The report, titled ‘Why do so many Nigerian workers remain poor?’, showed a correlation between the type of employment, whether wage or self-employment, and levels of poverty.

“Poor and non-poor Nigerians are about equally likely to work. To escape poverty, it is more important what someone does, rather than whether they work,” it said.

Using the survey of the latest Nigeria Labour Force Survey (NLFS) by the National Bureau of Statistics, the Washington-based lender pointed out that the type of work Nigerians do is more crucial than just having a job.

It said wage jobs offer a significantly lower poverty rate compared to other types of work. “However, wage jobs are scarce in Nigeria. Only around 15.0 percent of employed Nigerians engage primarily in a paid wage job or an apprenticeship.”

The report added that education, while helpful for obtaining wage work, is not a guaranteed path out of poverty. Less than half of Nigerians with post-secondary education manage to secure a wage job, it said.

It said most wage jobs lack essential benefits like written contracts, social security contributions, and paid leave. Additionally, most jobs, regardless of wage status, don’t require high skill levels, even for those with higher education, according to the report.

Only one in 10 workers are managers, (associate) professionals, technicians, or clerical support workers — occupations which use advanced skill levels, it said.
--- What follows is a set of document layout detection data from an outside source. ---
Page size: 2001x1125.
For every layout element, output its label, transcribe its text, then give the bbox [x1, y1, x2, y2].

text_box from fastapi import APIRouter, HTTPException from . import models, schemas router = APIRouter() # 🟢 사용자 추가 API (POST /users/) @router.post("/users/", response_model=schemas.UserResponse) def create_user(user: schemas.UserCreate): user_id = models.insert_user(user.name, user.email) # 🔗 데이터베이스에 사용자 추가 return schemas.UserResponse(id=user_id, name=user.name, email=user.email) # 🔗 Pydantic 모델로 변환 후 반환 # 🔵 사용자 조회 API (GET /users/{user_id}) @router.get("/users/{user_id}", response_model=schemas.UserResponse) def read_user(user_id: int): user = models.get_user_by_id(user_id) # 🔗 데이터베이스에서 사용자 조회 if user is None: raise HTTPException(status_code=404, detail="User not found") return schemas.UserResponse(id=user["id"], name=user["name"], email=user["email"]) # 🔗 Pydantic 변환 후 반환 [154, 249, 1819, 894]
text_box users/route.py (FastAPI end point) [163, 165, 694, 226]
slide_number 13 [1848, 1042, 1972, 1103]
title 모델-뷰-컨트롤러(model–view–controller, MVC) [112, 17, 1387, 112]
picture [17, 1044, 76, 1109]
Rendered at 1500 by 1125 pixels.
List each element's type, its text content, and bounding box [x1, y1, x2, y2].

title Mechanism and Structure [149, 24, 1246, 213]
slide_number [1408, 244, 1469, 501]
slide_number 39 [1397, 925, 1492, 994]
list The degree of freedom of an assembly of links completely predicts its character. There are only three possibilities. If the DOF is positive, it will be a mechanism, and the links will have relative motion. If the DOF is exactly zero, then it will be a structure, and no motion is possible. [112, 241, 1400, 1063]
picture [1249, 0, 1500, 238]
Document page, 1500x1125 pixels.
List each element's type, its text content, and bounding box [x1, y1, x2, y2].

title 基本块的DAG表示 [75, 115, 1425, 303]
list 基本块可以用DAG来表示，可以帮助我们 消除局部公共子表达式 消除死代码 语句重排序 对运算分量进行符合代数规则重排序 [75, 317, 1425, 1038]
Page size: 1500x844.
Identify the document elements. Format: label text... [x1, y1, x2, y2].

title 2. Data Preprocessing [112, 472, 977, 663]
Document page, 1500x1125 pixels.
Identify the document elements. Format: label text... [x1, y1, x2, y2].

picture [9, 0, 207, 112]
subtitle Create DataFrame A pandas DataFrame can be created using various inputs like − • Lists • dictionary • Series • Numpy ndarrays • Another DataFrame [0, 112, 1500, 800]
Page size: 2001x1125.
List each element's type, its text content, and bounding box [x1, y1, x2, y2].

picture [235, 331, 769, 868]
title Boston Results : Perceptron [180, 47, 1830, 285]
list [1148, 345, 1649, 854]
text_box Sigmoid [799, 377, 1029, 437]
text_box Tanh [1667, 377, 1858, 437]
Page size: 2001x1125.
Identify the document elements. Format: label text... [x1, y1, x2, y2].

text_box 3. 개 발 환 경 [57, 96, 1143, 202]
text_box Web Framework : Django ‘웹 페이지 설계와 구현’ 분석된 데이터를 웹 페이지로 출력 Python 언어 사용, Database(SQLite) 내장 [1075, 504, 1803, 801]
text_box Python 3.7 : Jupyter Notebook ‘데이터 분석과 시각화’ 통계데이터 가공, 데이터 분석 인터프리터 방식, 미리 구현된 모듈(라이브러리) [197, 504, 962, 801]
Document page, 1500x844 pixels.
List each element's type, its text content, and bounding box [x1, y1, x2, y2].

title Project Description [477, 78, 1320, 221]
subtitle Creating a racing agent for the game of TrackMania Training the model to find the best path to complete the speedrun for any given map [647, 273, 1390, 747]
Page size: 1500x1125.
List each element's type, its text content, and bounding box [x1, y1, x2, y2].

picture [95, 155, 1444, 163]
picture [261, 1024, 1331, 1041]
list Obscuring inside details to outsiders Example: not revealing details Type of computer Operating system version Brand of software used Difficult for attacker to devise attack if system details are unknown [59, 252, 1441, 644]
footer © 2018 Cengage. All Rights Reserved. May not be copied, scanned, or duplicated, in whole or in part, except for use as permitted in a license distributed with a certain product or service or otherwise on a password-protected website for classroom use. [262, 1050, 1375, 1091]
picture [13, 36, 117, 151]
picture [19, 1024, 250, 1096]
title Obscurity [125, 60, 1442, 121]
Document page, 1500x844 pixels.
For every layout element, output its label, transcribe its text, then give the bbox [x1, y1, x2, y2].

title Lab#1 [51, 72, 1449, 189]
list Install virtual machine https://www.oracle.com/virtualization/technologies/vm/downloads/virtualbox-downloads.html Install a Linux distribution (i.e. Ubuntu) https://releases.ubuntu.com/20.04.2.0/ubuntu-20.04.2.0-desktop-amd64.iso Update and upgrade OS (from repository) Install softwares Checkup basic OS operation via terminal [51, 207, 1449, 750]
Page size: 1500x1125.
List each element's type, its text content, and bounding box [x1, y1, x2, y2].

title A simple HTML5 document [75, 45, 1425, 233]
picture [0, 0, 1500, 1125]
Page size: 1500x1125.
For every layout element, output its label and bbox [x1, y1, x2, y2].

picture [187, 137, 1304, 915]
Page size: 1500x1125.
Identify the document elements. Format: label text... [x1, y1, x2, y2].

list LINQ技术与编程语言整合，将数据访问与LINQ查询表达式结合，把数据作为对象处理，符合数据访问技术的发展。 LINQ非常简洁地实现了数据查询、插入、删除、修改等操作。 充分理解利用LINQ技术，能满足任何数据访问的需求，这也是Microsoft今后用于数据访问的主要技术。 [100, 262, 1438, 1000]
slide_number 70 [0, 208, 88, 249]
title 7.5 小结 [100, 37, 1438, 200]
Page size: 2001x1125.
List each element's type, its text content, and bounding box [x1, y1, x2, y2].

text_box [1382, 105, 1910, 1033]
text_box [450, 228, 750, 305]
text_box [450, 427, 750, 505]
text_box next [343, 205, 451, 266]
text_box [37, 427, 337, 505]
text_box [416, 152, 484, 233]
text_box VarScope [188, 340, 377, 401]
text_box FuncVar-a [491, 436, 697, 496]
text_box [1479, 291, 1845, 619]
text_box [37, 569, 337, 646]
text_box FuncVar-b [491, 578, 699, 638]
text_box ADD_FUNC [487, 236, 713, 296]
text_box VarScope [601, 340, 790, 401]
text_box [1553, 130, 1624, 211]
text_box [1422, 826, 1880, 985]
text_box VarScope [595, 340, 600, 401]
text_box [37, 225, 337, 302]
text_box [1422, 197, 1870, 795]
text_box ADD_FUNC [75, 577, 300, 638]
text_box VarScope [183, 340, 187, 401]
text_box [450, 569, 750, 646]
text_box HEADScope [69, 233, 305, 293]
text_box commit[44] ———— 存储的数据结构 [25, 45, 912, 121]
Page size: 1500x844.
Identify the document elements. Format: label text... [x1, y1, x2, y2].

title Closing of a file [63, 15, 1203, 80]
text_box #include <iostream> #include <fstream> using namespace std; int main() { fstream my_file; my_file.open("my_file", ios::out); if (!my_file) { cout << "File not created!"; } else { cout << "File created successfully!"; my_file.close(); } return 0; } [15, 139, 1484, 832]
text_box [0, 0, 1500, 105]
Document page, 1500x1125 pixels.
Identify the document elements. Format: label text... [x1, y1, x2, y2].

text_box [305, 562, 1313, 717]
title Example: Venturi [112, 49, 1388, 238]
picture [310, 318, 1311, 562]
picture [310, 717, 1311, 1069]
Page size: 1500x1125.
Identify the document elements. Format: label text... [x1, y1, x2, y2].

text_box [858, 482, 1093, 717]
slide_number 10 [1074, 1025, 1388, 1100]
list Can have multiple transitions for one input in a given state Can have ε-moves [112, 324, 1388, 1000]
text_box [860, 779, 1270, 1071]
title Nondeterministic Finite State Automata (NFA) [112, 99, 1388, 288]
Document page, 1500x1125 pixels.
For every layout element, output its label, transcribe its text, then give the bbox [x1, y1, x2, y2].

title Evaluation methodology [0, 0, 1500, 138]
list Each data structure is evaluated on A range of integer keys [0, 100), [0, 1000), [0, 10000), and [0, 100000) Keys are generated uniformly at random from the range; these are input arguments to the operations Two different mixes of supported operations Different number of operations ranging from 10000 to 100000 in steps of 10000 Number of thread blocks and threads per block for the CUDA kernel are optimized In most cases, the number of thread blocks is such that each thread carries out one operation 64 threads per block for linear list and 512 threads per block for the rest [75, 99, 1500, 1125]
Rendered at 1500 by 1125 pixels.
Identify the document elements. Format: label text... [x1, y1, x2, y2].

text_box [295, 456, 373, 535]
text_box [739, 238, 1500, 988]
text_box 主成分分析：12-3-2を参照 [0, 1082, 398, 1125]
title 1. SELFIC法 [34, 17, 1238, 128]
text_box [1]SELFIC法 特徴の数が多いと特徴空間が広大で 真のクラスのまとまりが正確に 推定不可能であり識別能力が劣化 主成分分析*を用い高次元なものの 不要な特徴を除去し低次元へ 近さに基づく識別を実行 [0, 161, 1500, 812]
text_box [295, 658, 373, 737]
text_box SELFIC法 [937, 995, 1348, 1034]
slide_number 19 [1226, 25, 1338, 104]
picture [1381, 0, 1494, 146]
“Moreover, most wage workers do not receive additional job benefits. Less than half of Nigerian wage workers have written contracts, only around one-quarter work for employers that make social security contributions, and just one-fifth have paid leave,” the report said.

The authors of the report said the dominance of small businesses employing fewer than five people further limits the demand for high-skilled labour, as complex management and specialisation are less prevalent in such settings, highlighting limited access to finance and infrastructure restricts these businesses from growing and creating more high-skill jobs.

“Not surprisingly, most of these jobs are held by Nigerians with post-secondary education. However, even among them, more than half are not able to land such a job. Thus, either the skills acquired by post-secondary education do not match the needs of employers, or such jobs are too scarce in Nigeria’s economy.”

Following the adoption of a new methodology for the country’s labour force, the latest NLFS showed that the unemployment rate rose to 5.0 percent in the third quarter of last year from 4.2 percent in Q2.

The World Bank report said that addressing Nigeria’s poverty challenge requires policies that support firm growth, enhance productivity in household enterprises, and align the skills of workers with the demands of the economy.

It added that Nigeria can make strides in poverty reduction by focusing on job quality and productivity rather than just unemployment rates.

Ongoing investments in labour market data offer hope for informed policy decisions to tackle this pressing issue, according to the report.

“Rather than just creating more jobs, Nigeria needs policies that can support firm growth to expand wage jobs, build productivity in farm and non-farm household enterprises, and help match the skills of school leavers with those that the economy needs most. Tracking job quality and productivity provides a more lucid policy focus than simply seeing what happens to the unemployment rate,” it said.